• _EXERCISE OBJECTIVE_: Reproduce, from the lines below, exactly the stretch that begins at the line containing "22: (261, 286, 5.90)" and ends at the line containing "56: (454, 355, 3.76)", both included.

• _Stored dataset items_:
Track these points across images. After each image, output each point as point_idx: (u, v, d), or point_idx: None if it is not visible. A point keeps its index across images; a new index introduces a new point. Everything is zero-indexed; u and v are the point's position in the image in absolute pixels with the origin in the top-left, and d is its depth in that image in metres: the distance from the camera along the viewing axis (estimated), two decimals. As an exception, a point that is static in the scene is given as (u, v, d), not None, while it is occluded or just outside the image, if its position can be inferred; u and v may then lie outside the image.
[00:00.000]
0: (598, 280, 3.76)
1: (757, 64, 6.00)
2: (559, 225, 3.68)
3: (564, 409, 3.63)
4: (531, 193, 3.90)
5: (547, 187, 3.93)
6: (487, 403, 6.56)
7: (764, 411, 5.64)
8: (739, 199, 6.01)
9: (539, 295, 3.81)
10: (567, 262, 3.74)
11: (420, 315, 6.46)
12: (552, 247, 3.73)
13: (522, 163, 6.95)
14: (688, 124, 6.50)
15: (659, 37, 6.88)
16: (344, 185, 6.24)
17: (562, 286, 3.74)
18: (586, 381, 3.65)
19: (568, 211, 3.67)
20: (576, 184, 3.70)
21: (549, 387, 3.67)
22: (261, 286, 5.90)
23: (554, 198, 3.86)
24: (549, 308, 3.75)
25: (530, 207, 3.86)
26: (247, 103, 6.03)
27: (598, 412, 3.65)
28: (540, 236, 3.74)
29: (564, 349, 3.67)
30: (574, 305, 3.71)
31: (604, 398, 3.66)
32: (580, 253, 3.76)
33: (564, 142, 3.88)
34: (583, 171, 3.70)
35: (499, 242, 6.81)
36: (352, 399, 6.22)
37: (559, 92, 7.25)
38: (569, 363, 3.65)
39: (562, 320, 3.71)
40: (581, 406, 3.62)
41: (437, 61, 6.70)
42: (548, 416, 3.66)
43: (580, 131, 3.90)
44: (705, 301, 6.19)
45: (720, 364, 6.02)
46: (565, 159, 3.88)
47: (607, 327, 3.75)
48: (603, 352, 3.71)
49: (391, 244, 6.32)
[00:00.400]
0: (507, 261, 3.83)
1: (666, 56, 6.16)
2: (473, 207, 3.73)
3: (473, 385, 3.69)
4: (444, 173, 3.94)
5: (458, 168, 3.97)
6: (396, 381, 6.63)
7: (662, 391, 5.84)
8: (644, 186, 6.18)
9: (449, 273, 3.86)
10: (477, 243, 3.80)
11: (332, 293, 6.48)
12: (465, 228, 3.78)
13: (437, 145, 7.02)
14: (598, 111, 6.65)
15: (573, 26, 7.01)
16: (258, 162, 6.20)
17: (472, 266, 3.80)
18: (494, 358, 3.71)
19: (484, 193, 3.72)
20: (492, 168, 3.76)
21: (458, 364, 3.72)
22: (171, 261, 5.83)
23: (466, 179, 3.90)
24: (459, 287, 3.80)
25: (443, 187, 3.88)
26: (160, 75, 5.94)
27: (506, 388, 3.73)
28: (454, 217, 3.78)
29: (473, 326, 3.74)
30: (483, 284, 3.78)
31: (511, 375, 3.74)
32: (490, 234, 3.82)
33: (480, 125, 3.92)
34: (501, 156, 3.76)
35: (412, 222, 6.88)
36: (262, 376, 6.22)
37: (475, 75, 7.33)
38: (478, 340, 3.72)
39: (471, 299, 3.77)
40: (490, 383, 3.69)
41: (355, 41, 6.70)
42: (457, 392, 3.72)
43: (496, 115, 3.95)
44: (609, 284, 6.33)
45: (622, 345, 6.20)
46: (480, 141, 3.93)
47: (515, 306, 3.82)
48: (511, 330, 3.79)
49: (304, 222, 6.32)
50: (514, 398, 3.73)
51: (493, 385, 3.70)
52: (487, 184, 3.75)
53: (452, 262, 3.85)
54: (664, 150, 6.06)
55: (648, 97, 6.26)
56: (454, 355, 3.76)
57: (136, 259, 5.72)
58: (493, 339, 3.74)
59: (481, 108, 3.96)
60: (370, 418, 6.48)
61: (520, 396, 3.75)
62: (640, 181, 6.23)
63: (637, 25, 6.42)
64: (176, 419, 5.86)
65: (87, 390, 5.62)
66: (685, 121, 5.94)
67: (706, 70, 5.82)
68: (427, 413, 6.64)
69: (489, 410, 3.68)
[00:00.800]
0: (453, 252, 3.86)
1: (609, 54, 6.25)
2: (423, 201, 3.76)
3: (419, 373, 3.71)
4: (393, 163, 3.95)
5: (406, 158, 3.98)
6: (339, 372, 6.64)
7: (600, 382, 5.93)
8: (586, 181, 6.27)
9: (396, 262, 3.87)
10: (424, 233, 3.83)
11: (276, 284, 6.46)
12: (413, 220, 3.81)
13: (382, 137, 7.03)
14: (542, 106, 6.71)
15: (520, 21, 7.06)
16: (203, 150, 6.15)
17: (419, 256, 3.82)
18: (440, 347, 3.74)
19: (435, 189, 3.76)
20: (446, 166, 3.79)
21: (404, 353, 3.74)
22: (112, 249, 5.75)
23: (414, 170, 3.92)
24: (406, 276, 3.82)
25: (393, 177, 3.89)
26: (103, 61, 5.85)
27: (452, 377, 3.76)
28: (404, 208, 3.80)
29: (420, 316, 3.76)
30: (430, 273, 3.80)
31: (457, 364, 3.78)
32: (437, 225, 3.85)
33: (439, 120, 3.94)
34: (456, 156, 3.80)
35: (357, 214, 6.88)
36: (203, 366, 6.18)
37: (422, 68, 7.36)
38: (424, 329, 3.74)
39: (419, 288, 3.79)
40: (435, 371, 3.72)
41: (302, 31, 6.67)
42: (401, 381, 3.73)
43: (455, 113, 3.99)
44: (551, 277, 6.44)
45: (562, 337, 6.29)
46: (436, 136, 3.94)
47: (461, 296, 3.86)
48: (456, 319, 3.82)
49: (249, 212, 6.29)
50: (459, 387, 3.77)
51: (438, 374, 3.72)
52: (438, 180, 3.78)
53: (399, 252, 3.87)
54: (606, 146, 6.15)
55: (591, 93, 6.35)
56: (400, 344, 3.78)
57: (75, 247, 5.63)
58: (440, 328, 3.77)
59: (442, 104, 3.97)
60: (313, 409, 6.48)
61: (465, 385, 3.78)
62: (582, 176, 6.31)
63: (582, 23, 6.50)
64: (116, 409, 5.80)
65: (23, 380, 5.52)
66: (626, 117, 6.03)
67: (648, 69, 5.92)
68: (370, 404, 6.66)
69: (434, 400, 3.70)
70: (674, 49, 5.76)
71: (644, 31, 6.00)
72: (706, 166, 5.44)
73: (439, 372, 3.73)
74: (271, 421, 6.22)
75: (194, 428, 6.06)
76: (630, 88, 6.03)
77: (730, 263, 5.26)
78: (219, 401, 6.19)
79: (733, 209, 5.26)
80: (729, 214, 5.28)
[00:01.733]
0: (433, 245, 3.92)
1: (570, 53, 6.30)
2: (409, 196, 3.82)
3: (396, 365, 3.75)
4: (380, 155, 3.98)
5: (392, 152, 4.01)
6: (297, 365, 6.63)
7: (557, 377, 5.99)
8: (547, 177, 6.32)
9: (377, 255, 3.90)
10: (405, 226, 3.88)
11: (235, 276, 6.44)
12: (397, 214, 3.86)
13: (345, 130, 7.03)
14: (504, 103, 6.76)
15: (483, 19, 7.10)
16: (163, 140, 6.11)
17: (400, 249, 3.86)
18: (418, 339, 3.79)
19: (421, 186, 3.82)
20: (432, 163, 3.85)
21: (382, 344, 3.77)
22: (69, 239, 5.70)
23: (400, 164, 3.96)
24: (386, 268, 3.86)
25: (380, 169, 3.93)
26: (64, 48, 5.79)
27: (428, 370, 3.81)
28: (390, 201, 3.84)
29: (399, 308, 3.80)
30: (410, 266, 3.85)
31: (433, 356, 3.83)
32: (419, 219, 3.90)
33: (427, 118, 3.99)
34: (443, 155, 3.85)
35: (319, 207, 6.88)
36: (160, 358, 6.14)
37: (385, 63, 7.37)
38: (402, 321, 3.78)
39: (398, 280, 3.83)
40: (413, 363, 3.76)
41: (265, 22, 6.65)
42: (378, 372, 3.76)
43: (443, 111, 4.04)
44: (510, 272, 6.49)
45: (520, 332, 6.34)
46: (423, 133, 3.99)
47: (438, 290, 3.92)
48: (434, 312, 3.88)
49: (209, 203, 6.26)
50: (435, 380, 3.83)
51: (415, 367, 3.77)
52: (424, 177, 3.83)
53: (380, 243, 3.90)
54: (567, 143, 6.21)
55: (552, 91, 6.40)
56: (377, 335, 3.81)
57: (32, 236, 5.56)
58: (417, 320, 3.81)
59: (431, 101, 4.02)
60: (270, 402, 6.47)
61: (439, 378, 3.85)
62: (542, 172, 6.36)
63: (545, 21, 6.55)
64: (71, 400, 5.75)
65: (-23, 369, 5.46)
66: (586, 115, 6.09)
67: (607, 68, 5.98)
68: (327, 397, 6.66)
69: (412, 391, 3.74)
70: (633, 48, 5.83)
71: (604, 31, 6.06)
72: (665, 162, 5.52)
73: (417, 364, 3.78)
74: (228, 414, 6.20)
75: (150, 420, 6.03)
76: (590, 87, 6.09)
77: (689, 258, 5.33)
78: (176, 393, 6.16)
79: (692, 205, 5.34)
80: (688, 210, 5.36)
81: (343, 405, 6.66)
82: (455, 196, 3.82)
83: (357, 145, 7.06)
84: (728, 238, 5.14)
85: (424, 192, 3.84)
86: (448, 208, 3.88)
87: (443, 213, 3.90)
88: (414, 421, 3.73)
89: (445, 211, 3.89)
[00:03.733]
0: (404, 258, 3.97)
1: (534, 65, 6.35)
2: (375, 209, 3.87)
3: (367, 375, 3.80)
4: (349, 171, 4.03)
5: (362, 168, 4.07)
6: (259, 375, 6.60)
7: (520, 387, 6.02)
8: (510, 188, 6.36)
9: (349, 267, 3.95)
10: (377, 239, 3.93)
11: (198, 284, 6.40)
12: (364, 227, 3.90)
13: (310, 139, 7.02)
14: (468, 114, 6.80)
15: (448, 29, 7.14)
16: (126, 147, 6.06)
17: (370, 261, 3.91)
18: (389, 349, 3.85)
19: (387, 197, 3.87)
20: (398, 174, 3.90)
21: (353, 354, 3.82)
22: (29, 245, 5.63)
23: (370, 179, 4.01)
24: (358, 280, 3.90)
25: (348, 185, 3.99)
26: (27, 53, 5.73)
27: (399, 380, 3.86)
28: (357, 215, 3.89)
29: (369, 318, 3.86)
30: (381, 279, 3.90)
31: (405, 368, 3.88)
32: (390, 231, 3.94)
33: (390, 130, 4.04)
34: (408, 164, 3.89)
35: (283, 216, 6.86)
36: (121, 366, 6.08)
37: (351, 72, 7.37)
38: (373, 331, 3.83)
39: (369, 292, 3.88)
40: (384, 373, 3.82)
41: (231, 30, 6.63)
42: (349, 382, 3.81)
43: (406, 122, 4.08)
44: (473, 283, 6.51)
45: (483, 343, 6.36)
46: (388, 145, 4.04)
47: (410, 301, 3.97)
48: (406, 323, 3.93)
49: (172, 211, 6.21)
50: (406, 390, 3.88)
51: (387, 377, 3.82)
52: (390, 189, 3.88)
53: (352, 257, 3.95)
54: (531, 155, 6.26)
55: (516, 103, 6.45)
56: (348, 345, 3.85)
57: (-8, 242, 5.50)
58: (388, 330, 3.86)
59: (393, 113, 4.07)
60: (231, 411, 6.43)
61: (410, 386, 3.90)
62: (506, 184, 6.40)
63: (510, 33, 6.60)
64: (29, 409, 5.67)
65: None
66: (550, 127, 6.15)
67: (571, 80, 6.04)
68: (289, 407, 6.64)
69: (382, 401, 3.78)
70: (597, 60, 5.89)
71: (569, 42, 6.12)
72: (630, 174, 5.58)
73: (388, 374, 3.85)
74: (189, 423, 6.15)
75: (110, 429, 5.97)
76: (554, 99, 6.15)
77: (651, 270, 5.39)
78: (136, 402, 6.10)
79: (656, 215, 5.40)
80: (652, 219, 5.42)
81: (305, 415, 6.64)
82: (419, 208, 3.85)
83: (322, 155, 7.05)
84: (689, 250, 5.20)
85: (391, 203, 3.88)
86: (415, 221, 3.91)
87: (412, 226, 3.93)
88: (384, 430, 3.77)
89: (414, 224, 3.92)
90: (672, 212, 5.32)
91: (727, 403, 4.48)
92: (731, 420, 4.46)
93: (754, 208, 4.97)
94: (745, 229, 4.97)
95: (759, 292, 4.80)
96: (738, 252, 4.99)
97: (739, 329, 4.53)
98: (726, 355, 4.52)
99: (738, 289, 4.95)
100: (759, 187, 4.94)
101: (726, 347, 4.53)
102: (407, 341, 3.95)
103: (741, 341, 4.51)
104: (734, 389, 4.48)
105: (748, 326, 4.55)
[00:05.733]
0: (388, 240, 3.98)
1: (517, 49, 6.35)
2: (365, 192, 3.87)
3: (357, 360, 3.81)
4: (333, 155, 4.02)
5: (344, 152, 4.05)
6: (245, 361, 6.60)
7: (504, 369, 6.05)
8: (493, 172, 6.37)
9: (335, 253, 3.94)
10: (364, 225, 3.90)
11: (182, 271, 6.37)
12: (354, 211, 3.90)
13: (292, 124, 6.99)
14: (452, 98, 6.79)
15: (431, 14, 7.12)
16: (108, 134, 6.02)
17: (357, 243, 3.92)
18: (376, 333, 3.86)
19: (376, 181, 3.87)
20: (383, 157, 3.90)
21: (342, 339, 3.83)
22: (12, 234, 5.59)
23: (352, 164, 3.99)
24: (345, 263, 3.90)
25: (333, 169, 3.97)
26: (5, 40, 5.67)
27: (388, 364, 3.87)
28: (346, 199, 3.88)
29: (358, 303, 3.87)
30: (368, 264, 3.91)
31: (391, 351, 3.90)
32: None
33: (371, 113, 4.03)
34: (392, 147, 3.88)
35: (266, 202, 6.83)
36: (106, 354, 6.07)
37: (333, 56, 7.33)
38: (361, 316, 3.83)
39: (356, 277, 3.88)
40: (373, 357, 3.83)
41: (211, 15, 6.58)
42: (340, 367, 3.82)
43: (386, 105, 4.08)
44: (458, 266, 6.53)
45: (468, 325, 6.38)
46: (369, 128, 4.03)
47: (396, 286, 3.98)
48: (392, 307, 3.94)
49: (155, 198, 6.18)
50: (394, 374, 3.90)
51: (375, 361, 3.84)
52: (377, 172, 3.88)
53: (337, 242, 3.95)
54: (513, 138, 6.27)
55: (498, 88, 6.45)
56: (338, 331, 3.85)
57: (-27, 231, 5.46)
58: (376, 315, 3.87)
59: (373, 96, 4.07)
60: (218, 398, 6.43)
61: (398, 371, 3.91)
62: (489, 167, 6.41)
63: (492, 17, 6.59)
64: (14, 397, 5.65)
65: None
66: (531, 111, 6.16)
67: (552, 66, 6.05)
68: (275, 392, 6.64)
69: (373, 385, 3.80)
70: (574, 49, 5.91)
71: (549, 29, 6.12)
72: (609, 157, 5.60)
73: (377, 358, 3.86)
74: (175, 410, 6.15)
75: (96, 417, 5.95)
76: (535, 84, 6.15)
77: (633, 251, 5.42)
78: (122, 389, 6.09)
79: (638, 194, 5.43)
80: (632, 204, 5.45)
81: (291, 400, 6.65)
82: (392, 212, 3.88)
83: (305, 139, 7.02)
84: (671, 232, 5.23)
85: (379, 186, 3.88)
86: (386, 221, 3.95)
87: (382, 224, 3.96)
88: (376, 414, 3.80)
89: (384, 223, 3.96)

• _WRITTEN SOLUTION_:
22: (261, 286, 5.90)
23: (554, 198, 3.86)
24: (549, 308, 3.75)
25: (530, 207, 3.86)
26: (247, 103, 6.03)
27: (598, 412, 3.65)
28: (540, 236, 3.74)
29: (564, 349, 3.67)
30: (574, 305, 3.71)
31: (604, 398, 3.66)
32: (580, 253, 3.76)
33: (564, 142, 3.88)
34: (583, 171, 3.70)
35: (499, 242, 6.81)
36: (352, 399, 6.22)
37: (559, 92, 7.25)
38: (569, 363, 3.65)
39: (562, 320, 3.71)
40: (581, 406, 3.62)
41: (437, 61, 6.70)
42: (548, 416, 3.66)
43: (580, 131, 3.90)
44: (705, 301, 6.19)
45: (720, 364, 6.02)
46: (565, 159, 3.88)
47: (607, 327, 3.75)
48: (603, 352, 3.71)
49: (391, 244, 6.32)
[00:00.400]
0: (507, 261, 3.83)
1: (666, 56, 6.16)
2: (473, 207, 3.73)
3: (473, 385, 3.69)
4: (444, 173, 3.94)
5: (458, 168, 3.97)
6: (396, 381, 6.63)
7: (662, 391, 5.84)
8: (644, 186, 6.18)
9: (449, 273, 3.86)
10: (477, 243, 3.80)
11: (332, 293, 6.48)
12: (465, 228, 3.78)
13: (437, 145, 7.02)
14: (598, 111, 6.65)
15: (573, 26, 7.01)
16: (258, 162, 6.20)
17: (472, 266, 3.80)
18: (494, 358, 3.71)
19: (484, 193, 3.72)
20: (492, 168, 3.76)
21: (458, 364, 3.72)
22: (171, 261, 5.83)
23: (466, 179, 3.90)
24: (459, 287, 3.80)
25: (443, 187, 3.88)
26: (160, 75, 5.94)
27: (506, 388, 3.73)
28: (454, 217, 3.78)
29: (473, 326, 3.74)
30: (483, 284, 3.78)
31: (511, 375, 3.74)
32: (490, 234, 3.82)
33: (480, 125, 3.92)
34: (501, 156, 3.76)
35: (412, 222, 6.88)
36: (262, 376, 6.22)
37: (475, 75, 7.33)
38: (478, 340, 3.72)
39: (471, 299, 3.77)
40: (490, 383, 3.69)
41: (355, 41, 6.70)
42: (457, 392, 3.72)
43: (496, 115, 3.95)
44: (609, 284, 6.33)
45: (622, 345, 6.20)
46: (480, 141, 3.93)
47: (515, 306, 3.82)
48: (511, 330, 3.79)
49: (304, 222, 6.32)
50: (514, 398, 3.73)
51: (493, 385, 3.70)
52: (487, 184, 3.75)
53: (452, 262, 3.85)
54: (664, 150, 6.06)
55: (648, 97, 6.26)
56: (454, 355, 3.76)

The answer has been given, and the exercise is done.